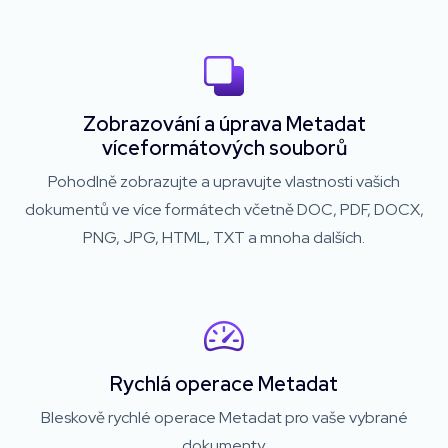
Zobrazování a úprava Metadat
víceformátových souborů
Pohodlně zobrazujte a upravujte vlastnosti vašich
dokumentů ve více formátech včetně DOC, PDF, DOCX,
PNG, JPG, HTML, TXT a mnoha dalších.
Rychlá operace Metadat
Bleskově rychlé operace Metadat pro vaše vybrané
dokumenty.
⁂
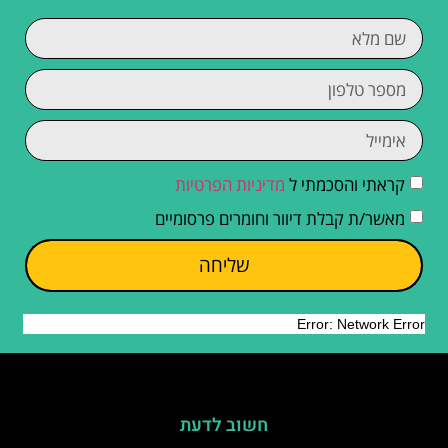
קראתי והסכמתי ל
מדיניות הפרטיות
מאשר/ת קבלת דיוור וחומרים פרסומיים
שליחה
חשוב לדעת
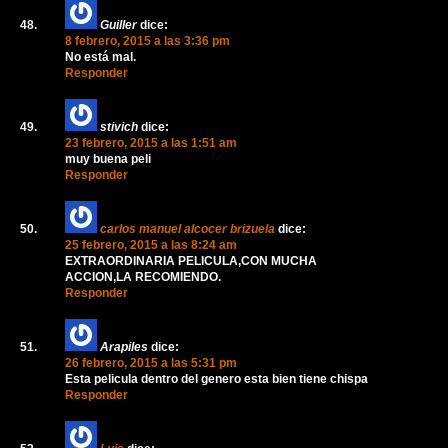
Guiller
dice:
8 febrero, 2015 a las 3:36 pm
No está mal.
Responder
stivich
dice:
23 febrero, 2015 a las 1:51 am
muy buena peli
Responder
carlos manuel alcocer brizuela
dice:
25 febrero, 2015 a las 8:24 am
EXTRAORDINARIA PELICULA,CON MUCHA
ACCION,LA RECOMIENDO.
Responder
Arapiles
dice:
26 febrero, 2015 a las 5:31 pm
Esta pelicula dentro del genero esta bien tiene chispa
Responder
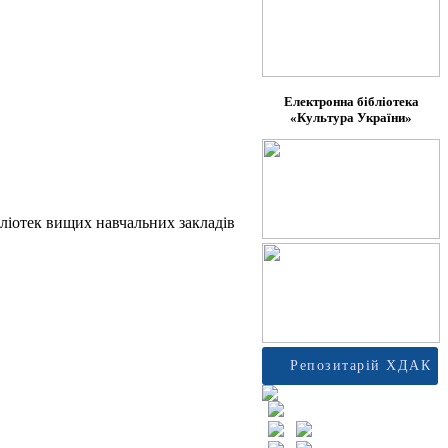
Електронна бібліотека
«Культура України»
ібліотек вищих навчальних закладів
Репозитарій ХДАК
⁂
#### WHAT YOU ARE ASKED TO DO:
Gather every line in the records above that contains the string "febrero", treating uppercase and lowercase as different.

#### ANSWER FOR THIS EXERCISE:
8 febrero, 2015 a las 3:36 pm
23 febrero, 2015 a las 1:51 am
25 febrero, 2015 a las 8:24 am
26 febrero, 2015 a las 5:31 pm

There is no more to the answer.